Exercise requirements ▸
Can you write out the records below again, leaving out the pictures, with every instance of "Marlena Kowalczyk" swapped for "M. Kowalczyk" and everything else unchanged?

Exercise material ▸

-=-=-

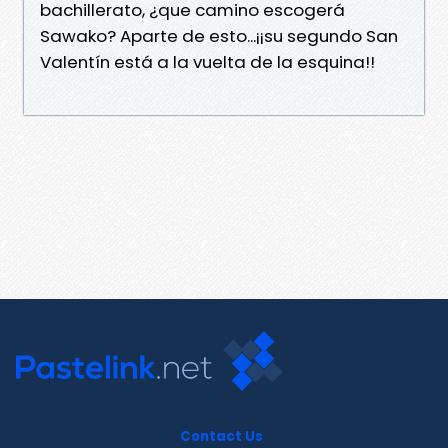
bachillerato, ¿que camino escogerá
Sawako? Aparte de esto...¡¡su segundo San
Valentín está a la vuelta de la esquina!!
Contact Us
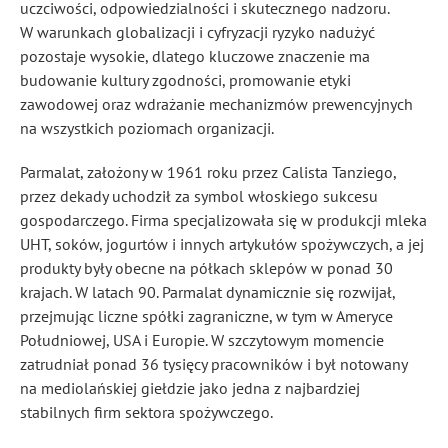
uczciwości, odpowiedzialności i skutecznego nadzoru.
W warunkach globalizacji i cyfryzacji ryzyko nadużyć
pozostaje wysokie, dlatego kluczowe znaczenie ma
budowanie kultury zgodności, promowanie etyki
zawodowej oraz wdrażanie mechanizmów prewencyjnych
na wszystkich poziomach organizacji.
Parmalat, założony w 1961 roku przez Calista Tanziego,
przez dekady uchodził za symbol włoskiego sukcesu
gospodarczego. Firma specjalizowała się w produkcji mleka
UHT, soków, jogurtów i innych artykułów spożywczych, a jej
produkty były obecne na półkach sklepów w ponad 30
krajach. W latach 90. Parmalat dynamicznie się rozwijał,
przejmując liczne spółki zagraniczne, w tym w Ameryce
Południowej, USA i Europie. W szczytowym momencie
zatrudniał ponad 36 tysięcy pracowników i był notowany
na mediolańskiej giełdzie jako jedna z najbardziej
stabilnych firm sektora spożywczego.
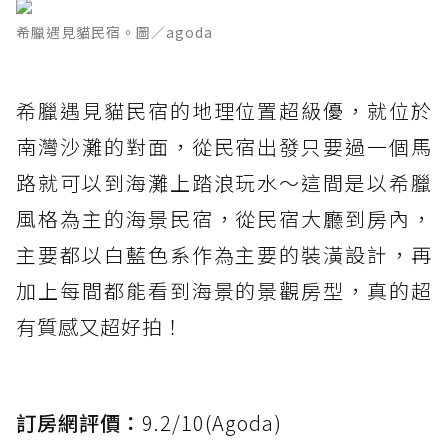
希臘遇見貓民宿。圖／agoda
希臘遇見貓民宿的地理位置超級優，就位於
南灣沙灘的對面，從民宿出發只要過一個馬
路就可以到海灘上踏浪玩水～這間是以希臘
風格為主的海景民宿，從民宿大廳到房內，
主要都以白藍色系作為主要的裝潢設計，再
加上每間都能看到海景的景觀房型，真的超
有質感又超好拍！
訂房網評價：
9.2/10(Agoda)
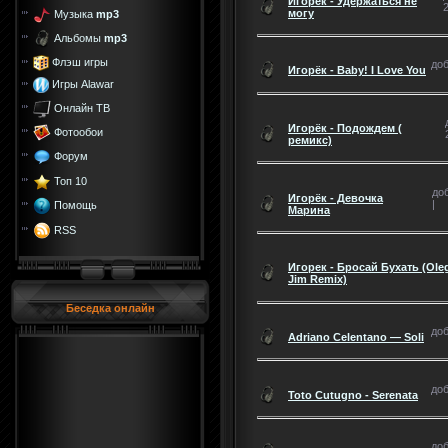
Игорёк - Удержаться не
2
могу
Музыка
mp3
Альбомы
mp3
Флэш игры
доб
Игорёк - Baby! I Love You
Игры Alawar
Онлайн ТВ
Игорёк - Подождем (
Фотообои
ремикс)
Форум
Топ 10
доб
Игорёк - Девочка
|
Помощь
Марина
RSS
Игорек - Бросай Бухать (Ole
Jim Remix)
Беседка онлайн
доб
Adriano Celentano — Soli
доб
Toto Cutugno - Serenata
доб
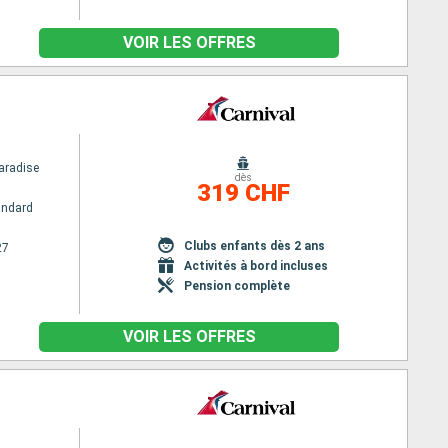
VOIR LES OFFRES
aradise
dès
319 CHF
andard
Clubs enfants dès 2 ans
27
Activités à bord incluses
Pension complète
VOIR LES OFFRES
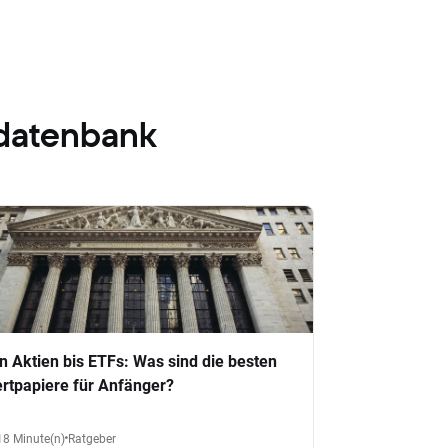
datenbank
n Aktien bis ETFs: Was sind die besten
rtpapiere für Anfänger?
18 Minute(n)
Ratgeber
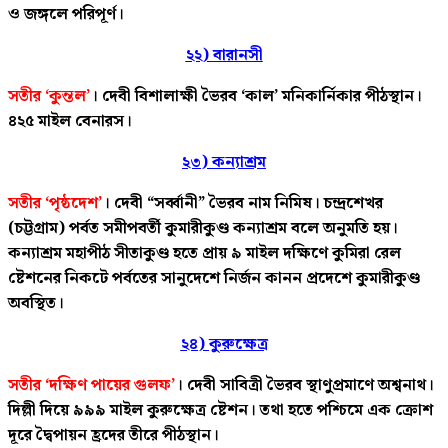
ও জঙ্গলে পরিপূর্ণ।
২২) বারানসী
সতীর ‘কুন্তল’
। দেবী বিশালাক্ষী ভৈরব ‘কাল’ মনিকার্নিকার পীঠস্থান।
৪২৫ মাইল বেনারস।
২৩) কন্যাশ্রম
সতীর ‘পৃষ্ঠদেশ’
। দেবী “সর্ব্বানী” ভৈরব নাম নিমিষ। চন্দ্রশেখর
(চট্টগ্রাম) পর্বত সমীপবর্তী কুমারীকুণ্ড কন্যাশ্রম বলে অনুমতি হয়।
কন্যাশ্রম মহাপীঠ সীতাকুণ্ড হতে প্রায় ৯ মাইল দক্ষিণে কুমিরা রেল
ষ্টেশনের নিকটে পর্বতের সানুদেশে নির্জন কানন প্রদেশে কুমারীকুণ্ড
অবস্থিত।
২৪) কুরুক্ষেত্র
সতীর ‘দক্ষিণ পায়ের গুলফ’
। দেবী সাবিত্রী ভৈরব স্থাণুপ্রমাণে অশ্বনাথ।
দিল্লী দিয়ে ৯৯৯ মাইল কুরুক্ষেত্র ষ্টেশন। তথা হতে পশ্চিমে এক ক্রোশ
দূরে দ্বৈপায়ন হ্রদের তীরে পীঠস্থান।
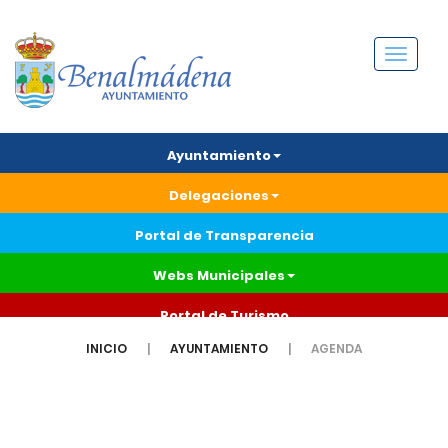
Menú
Ayuntamiento
Delegaciones
Portal de Transparencia
Webs Municipales
Portal de Turismo
INICIO
AYUNTAMIENTO
AGENDA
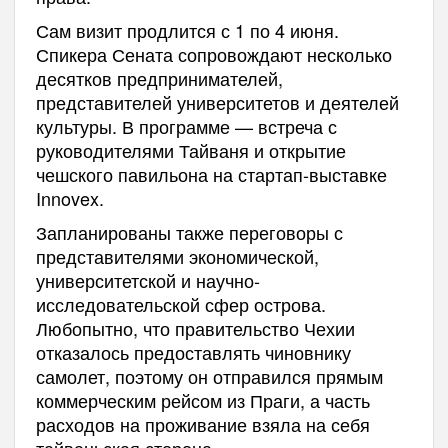
Сам визит продлится с 1 по 4 июня.
Спикера Сената сопровождают несколько
десятков предпринимателей,
представителей университетов и деятелей
культуры. В программе — встреча с
руководителями Тайваня и открытие
чешского павильона на стартап-выставке
Innovex.
Запланированы также переговоры с
представителями экономической,
университетской и научно-
исследовательской сфер острова.
Любопытно, что правительство Чехии
отказалось предоставлять чиновнику
самолет, поэтому он отправился прямым
коммерческим рейсом из Праги, а часть
расходов на проживание взяла на себя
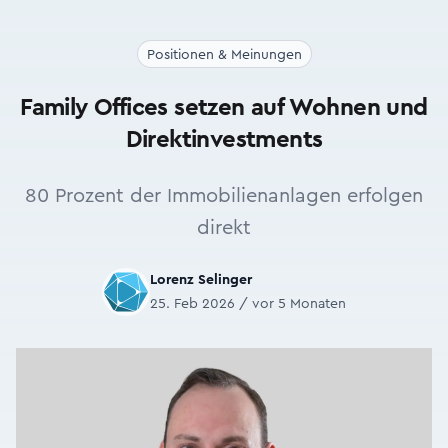
Positionen & Meinungen
Family Offices setzen auf Wohnen und
Direktinvestments
80 Prozent der Immobilienanlagen erfolgen
direkt
Lorenz Selinger
25. Feb 2026 / vor 5 Monaten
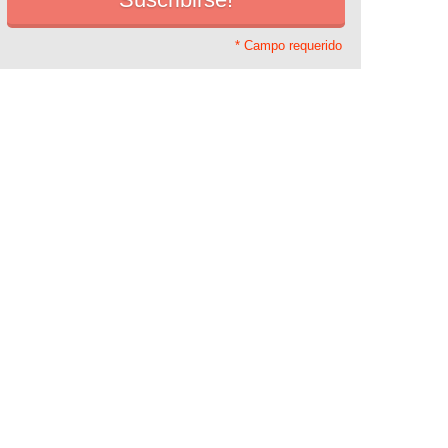
* Campo requerido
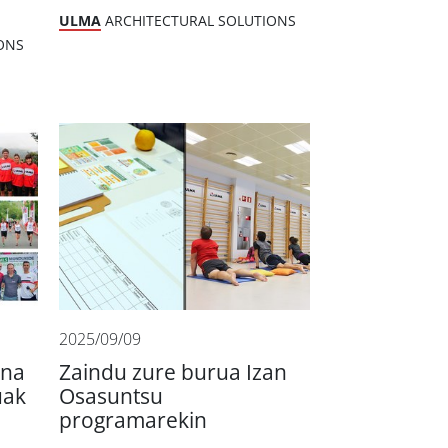
n
ULMA
ARCHITECTURAL SOLUTIONS
ONS
2025/09/09
ina
Zaindu zure burua Izan
uak
Osasuntsu
programarekin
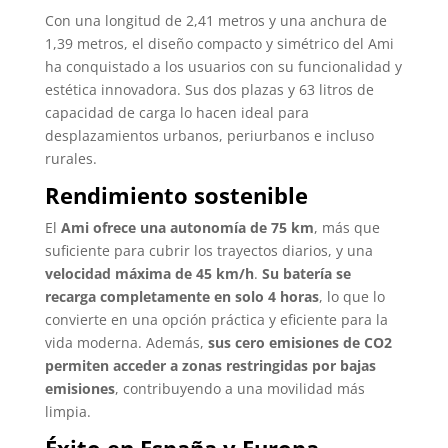
Con una longitud de 2,41 metros y una anchura de
1,39 metros, el diseño compacto y simétrico del Ami
ha conquistado a los usuarios con su funcionalidad y
estética innovadora. Sus dos plazas y 63 litros de
capacidad de carga lo hacen ideal para
desplazamientos urbanos, periurbanos e incluso
rurales.
Rendimiento sostenible
El
Ami ofrece una autonomía de 75 km
, más que
suficiente para cubrir los trayectos diarios, y una
velocidad máxima de 45 km/h
.
Su batería se
recarga completamente en solo 4 horas
, lo que lo
convierte en una opción práctica y eficiente para la
vida moderna. Además,
sus cero emisiones de CO2
permiten acceder a zonas restringidas por bajas
emisiones
, contribuyendo a una movilidad más
limpia.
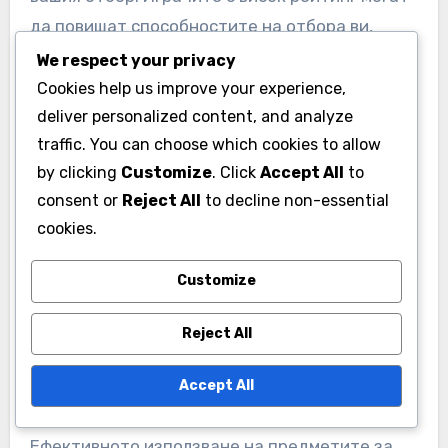
да повишат способностите на отбора ви,
което улеснява изпълнението на стратегии и
We respect your privacy
печеленето на мачове.
Cookies help us improve your experience,
deliver personalized content, and analyze
traffic. You can choose which cookies to allow
Освен това, определени предмети за играчи
by clicking
Customize
. Click
Accept All
to
могат да предлагат уникални черти или
consent or
Reject All
to decline non-essential
способности, които могат да променят хода
cookies.
на критични моменти. Например, играчите с
висока издръжливост могат да поддържат
Customize
представянето си през целия мач, докато
тези с изключителни статистики за подаване
Reject All
могат да създават повече възможности за
отбелязване на голове.
Accept All
Ефективното използване на предметите за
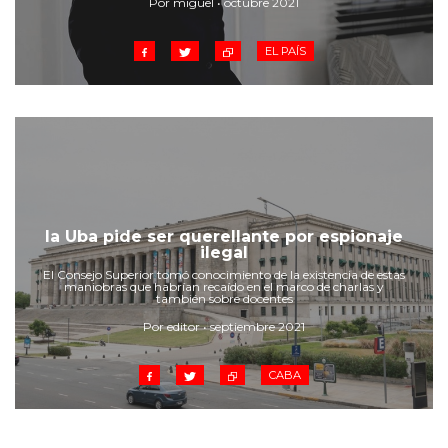
Por miguel • octubre 2021
EL PAÍS
la Uba pide ser querellante por espionaje
ilegal
El Consejo Superior tomó conocimiento de la existencia de estas
maniobras que habrían recaído en el marco de charlas y
también sobre docentes
Por editor • septiembre 2021
CABA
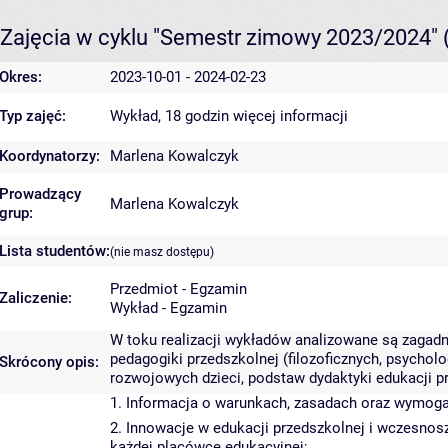
Zajęcia w cyklu "Semestr zimowy 2023/2024"
Okres:
2023-10-01 - 2024-02-23
Typ zajęć:
Wykład, 18 godzin
więcej informacji
Koordynatorzy:
Marlena Kowalczyk
Prowadzący
Marlena Kowalczyk
grup:
Lista studentów:
(nie masz dostępu)
Przedmiot - Egzamin
Zaliczenie:
Wykład - Egzamin
W toku realizacji wykładów analizowane są zagad
pedagogiki przedszkolnej (filozoficznych, psycho
Skrócony opis:
rozwojowych dzieci, podstaw dydaktyki edukacji p
1. Informacja o warunkach, zasadach oraz wymoga
2. Innowacje w edukacji przedszkolnej i wczesnos
każdej placówce edukacyjnej;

-=-=-

Reply to the exercise ▸
bachillerato, ¿que camino escogerá
Sawako? Aparte de esto...¡¡su segundo San
Valentín está a la vuelta de la esquina!!
Contact Us
uczciwości, odpowiedzialności i skutecznego nadzoru.
W warunkach globalizacji i cyfryzacji ryzyko nadużyć
pozostaje wysokie, dlatego kluczowe znaczenie ma
budowanie kultury zgodności, promowanie etyki
zawodowej oraz wdrażanie mechanizmów prewencyjnych
na wszystkich poziomach organizacji.
Parmalat, założony w 1961 roku przez Calista Tanziego,
przez dekady uchodził za symbol włoskiego sukcesu
gospodarczego. Firma specjalizowała się w produkcji mleka
UHT, soków, jogurtów i innych artykułów spożywczych, a jej
produkty były obecne na półkach sklepów w ponad 30
krajach. W latach 90. Parmalat dynamicznie się rozwijał,
przejmując liczne spółki zagraniczne, w tym w Ameryce
Południowej, USA i Europie. W szczytowym momencie
zatrudniał ponad 36 tysięcy pracowników i był notowany
na mediolańskiej giełdzie jako jedna z najbardziej
stabilnych firm sektora spożywczego.
希臘遇見貓民宿。圖／agoda
希臘遇見貓民宿的地理位置超級優，就位於
南灣沙灘的對面，從民宿出發只要過一個馬
路就可以到海灘上踏浪玩水～這間是以希臘
風格為主的海景民宿，從民宿大廳到房內，
主要都以白藍色系作為主要的裝潢設計，再
加上每間都能看到海景的景觀房型，真的超
有質感又超好拍！
訂房網評價：
9.2/10(Agoda)
Игорёк - Удержаться не
2
могу
Музыка
mp3
Альбомы
mp3
Флэш игры
доб
Игорёк - Baby! I Love You
Игры Alawar
Онлайн ТВ
Игорёк - Подождем (
Фотообои
ремикс)
Форум
Топ 10
доб
Игорёк - Девочка
|
Помощь
Марина
RSS
Игорек - Бросай Бухать (Ole
Jim Remix)
Беседка онлайн
доб
Adriano Celentano — Soli
доб
Toto Cutugno - Serenata
доб
VOIR LES OFFRES
aradise
dès
319 CHF
andard
Clubs enfants dès 2 ans
27
Activités à bord incluses
Pension complète
VOIR LES OFFRES
datenbank
n Aktien bis ETFs: Was sind die besten
rtpapiere für Anfänger?
18 Minute(n)
Ratgeber
ও জঙ্গলে পরিপূর্ণ।
২২) বারানসী
সতীর ‘কুন্তল’
। দেবী বিশালাক্ষী ভৈরব ‘কাল’ মনিকার্নিকার পীঠস্থান।
৪২৫ মাইল বেনারস।
২৩) কন্যাশ্রম
সতীর ‘পৃষ্ঠদেশ’
। দেবী “সর্ব্বানী” ভৈরব নাম নিমিষ। চন্দ্রশেখর
(চট্টগ্রাম) পর্বত সমীপবর্তী কুমারীকুণ্ড কন্যাশ্রম বলে অনুমতি হয়।
কন্যাশ্রম মহাপীঠ সীতাকুণ্ড হতে প্রায় ৯ মাইল দক্ষিণে কুমিরা রেল
ষ্টেশনের নিকটে পর্বতের সানুদেশে নির্জন কানন প্রদেশে কুমারীকুণ্ড
অবস্থিত।
২৪) কুরুক্ষেত্র
সতীর ‘দক্ষিণ পায়ের গুলফ’
। দেবী সাবিত্রী ভৈরব স্থাণুপ্রমাণে অশ্বনাথ।
দিল্লী দিয়ে ৯৯৯ মাইল কুরুক্ষেত্র ষ্টেশন। তথা হতে পশ্চিমে এক ক্রোশ
দূরে দ্বৈপায়ন হ্রদের তীরে পীঠস্থান।
Menú
Ayuntamiento
Delegaciones
Portal de Transparencia
Webs Municipales
Portal de Turismo
INICIO
AYUNTAMIENTO
AGENDA
Сам визит продлится с 1 по 4 июня.
Спикера Сената сопровождают несколько
десятков предпринимателей,
представителей университетов и деятелей
культуры. В программе — встреча с
руководителями Тайваня и открытие
чешского павильона на стартап-выставке
Innovex.
Запланированы также переговоры с
представителями экономической,
университетской и научно-
исследовательской сфер острова.
Любопытно, что правительство Чехии
отказалось предоставлять чиновнику
самолет, поэтому он отправился прямым
коммерческим рейсом из Праги, а часть
расходов на проживание взяла на себя
Positionen & Meinungen
Family Offices setzen auf Wohnen und
Direktinvestments
80 Prozent der Immobilienanlagen erfolgen
direkt
Lorenz Selinger
25. Feb 2026 / vor 5 Monaten
* Campo requerido
n
ULMA
ARCHITECTURAL SOLUTIONS
ONS
2025/09/09
ina
Zaindu zure burua Izan
uak
Osasuntsu
programarekin
Con una longitud de 2,41 metros y una anchura de
1,39 metros, el diseño compacto y simétrico del Ami
ha conquistado a los usuarios con su funcionalidad y
estética innovadora. Sus dos plazas y 63 litros de
capacidad de carga lo hacen ideal para
desplazamientos urbanos, periurbanos e incluso
rurales.
Rendimiento sostenible
El
Ami ofrece una autonomía de 75 km
, más que
suficiente para cubrir los trayectos diarios, y una
velocidad máxima de 45 km/h
.
Su batería se
recarga completamente en solo 4 horas
, lo que lo
convierte en una opción práctica y eficiente para la
vida moderna. Además,
sus cero emisiones de CO2
permiten acceder a zonas restringidas por bajas
emisiones
, contribuyendo a una movilidad más
limpia.
да повишат способностите на отбора ви,
което улеснява изпълнението на стратегии и
We respect your privacy
печеленето на мачове.
Cookies help us improve your experience,
deliver personalized content, and analyze
traffic. You can choose which cookies to allow
Освен това, определени предмети за играчи
by clicking
Customize
. Click
Accept All
to
могат да предлагат уникални черти или
consent or
Reject All
to decline non-essential
способности, които могат да променят хода
cookies.
на критични моменти. Например, играчите с
висока издръжливост могат да поддържат
Customize
представянето си през целия мач, докато
тези с изключителни статистики за подаване
Reject All
могат да създават повече възможности за
отбелязване на голове.
Accept All
Ефективното използване на предметите за
Por miguel • octubre 2021
EL PAÍS
la Uba pide ser querellante por espionaje
ilegal
El Consejo Superior tomó conocimiento de la existencia de estas
maniobras que habrían recaído en el marco de charlas y
también sobre docentes
Por editor • septiembre 2021
CABA
Zajęcia w cyklu "Semestr zimowy 2023/2024"
Okres:
2023-10-01 - 2024-02-23
Typ zajęć:
Wykład, 18 godzin
więcej informacji
Koordynatorzy:
M. Kowalczyk
Prowadzący
M. Kowalczyk
grup:
Lista studentów:
(nie masz dostępu)
Przedmiot - Egzamin
Zaliczenie:
Wykład - Egzamin
W toku realizacji wykładów analizowane są zagad
pedagogiki przedszkolnej (filozoficznych, psycho
Skrócony opis:
rozwojowych dzieci, podstaw dydaktyki edukacji p
1. Informacja o warunkach, zasadach oraz wymoga
2. Innowacje w edukacji przedszkolnej i wczesnos
każdej placówce edukacyjnej;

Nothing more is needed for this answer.